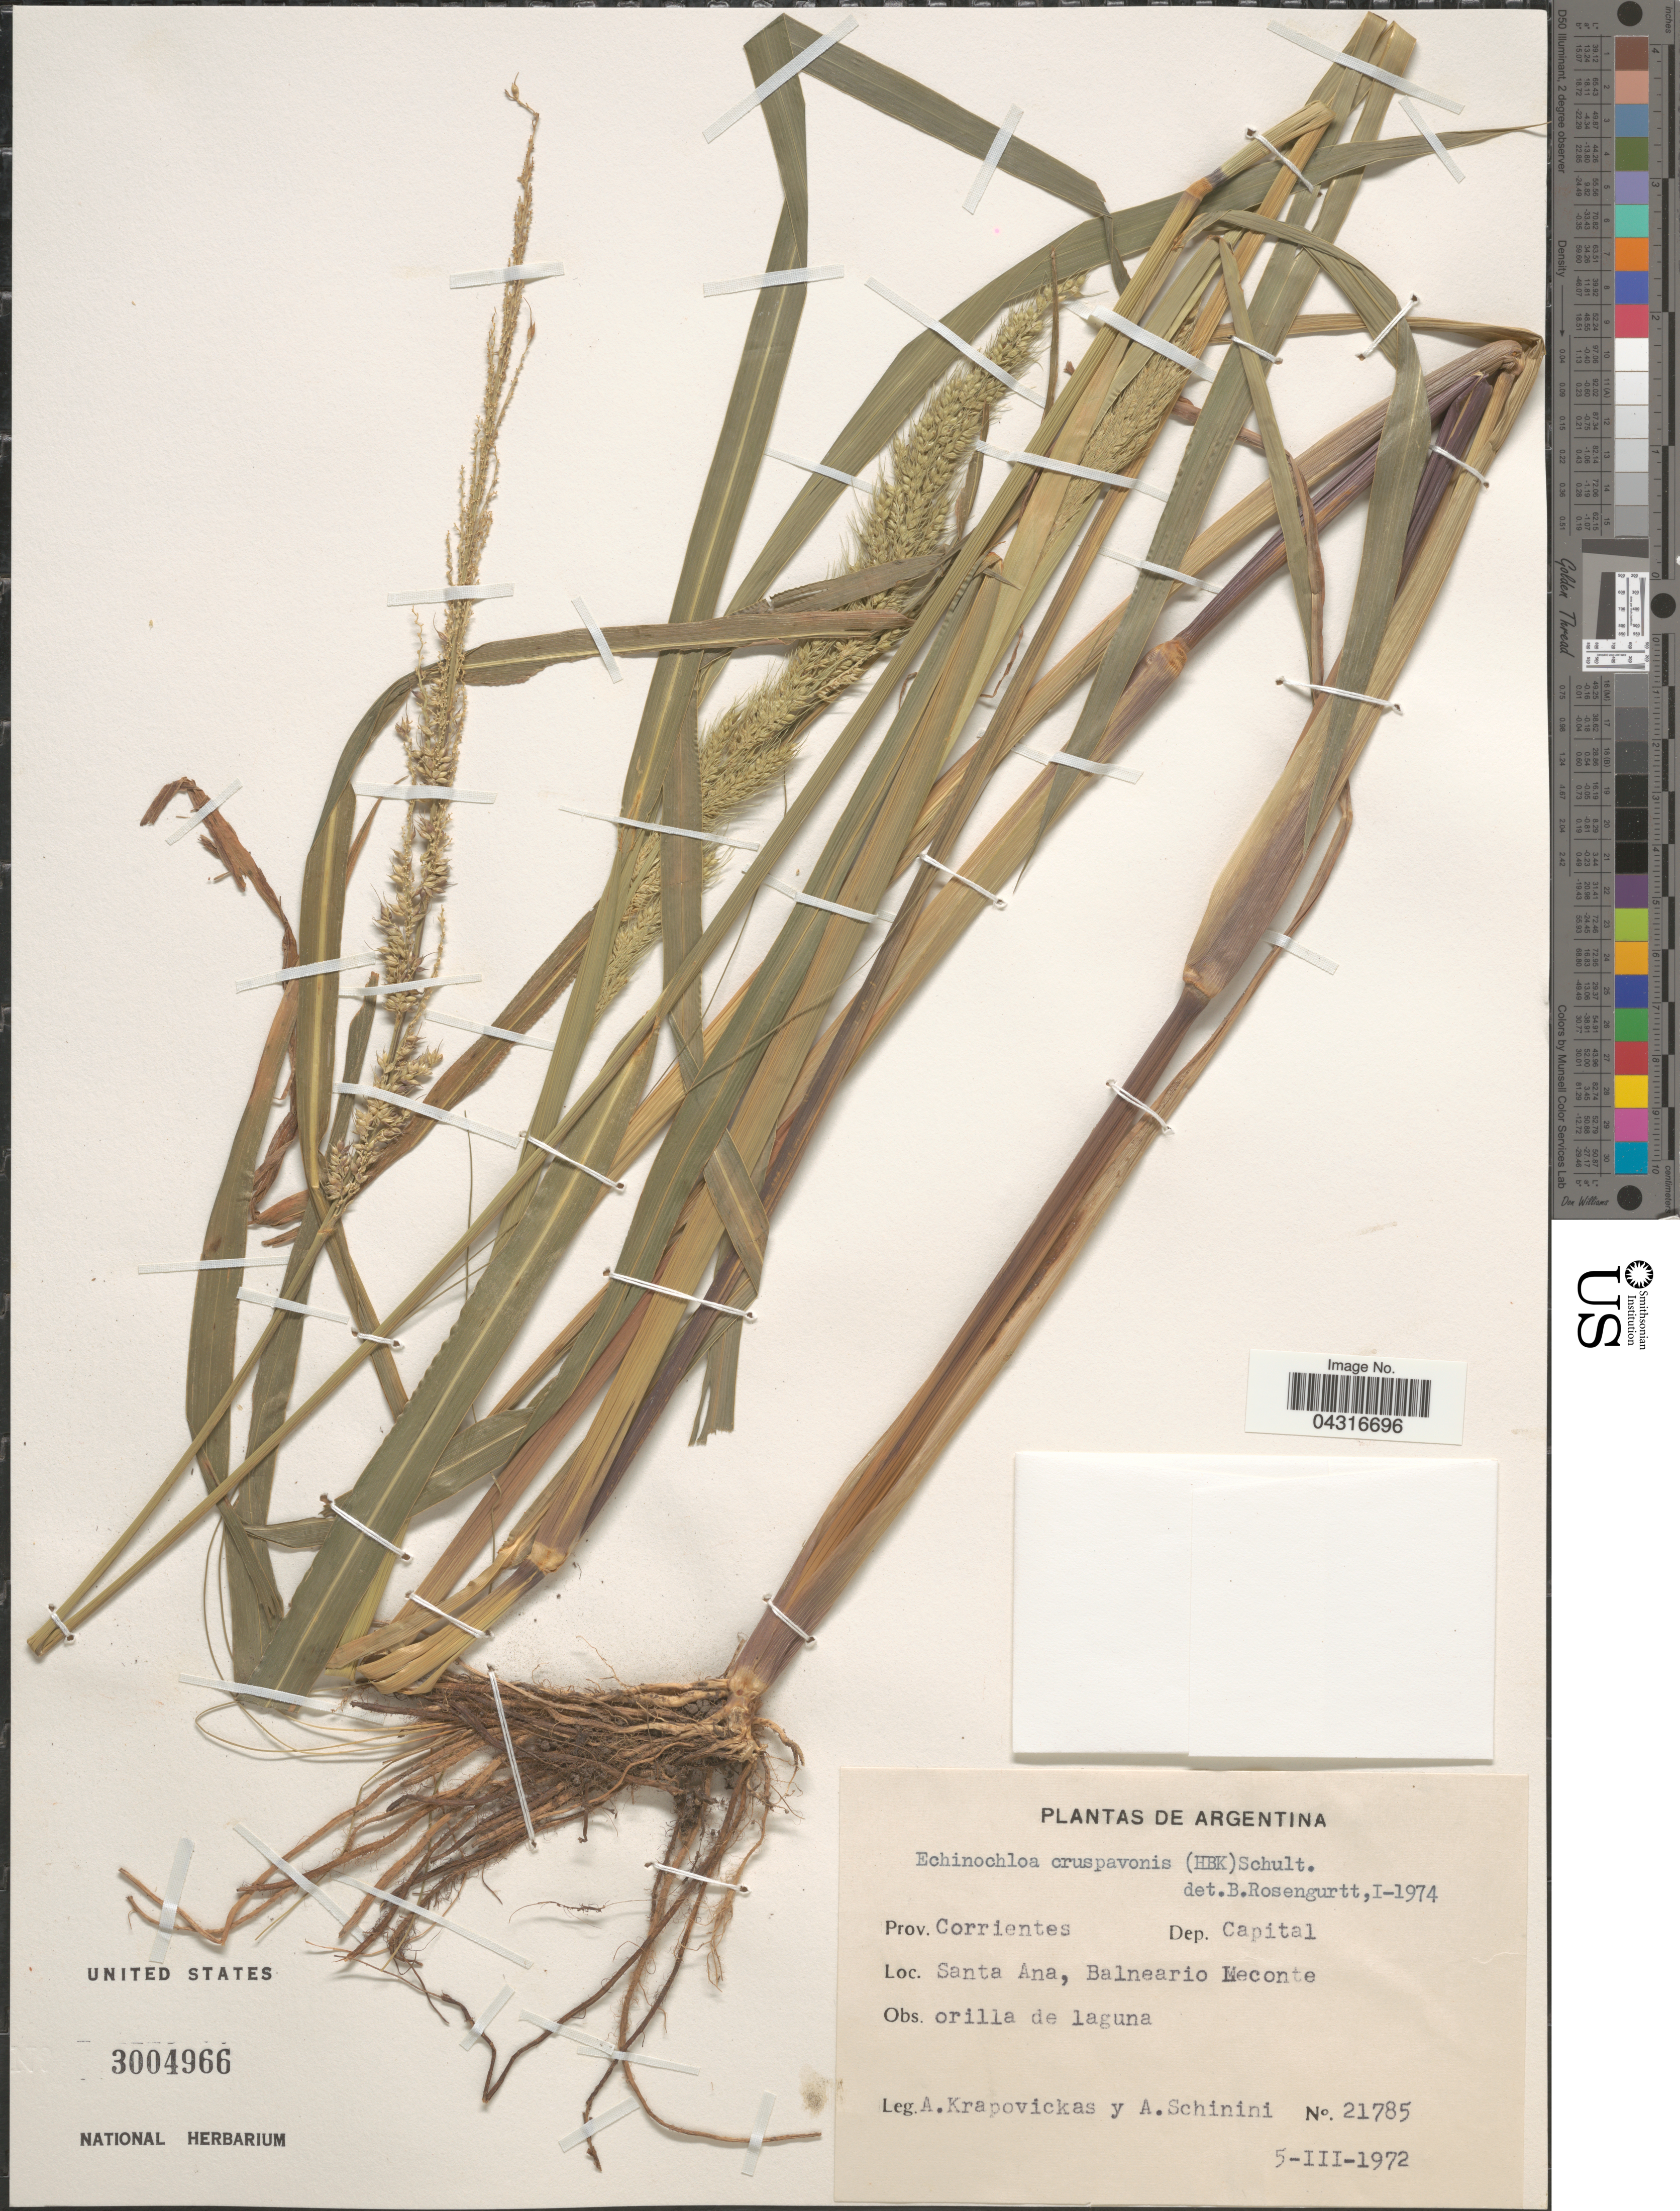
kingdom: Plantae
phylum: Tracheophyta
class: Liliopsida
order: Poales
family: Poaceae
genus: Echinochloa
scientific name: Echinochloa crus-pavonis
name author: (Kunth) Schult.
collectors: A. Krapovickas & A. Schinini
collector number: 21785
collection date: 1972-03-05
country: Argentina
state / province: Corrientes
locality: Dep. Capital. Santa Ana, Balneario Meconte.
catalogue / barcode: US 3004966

Required work:
Could you reproduce the listing from the line with "collection date: 1972-03-05" up to and including its final line, renaming "catalogue" as "catalog" and leaving everything else as it stands?

Output of the task:
collection date: 1972-03-05
country: Argentina
state / province: Corrientes
locality: Dep. Capital. Santa Ana, Balneario Meconte.
catalog / barcode: US 3004966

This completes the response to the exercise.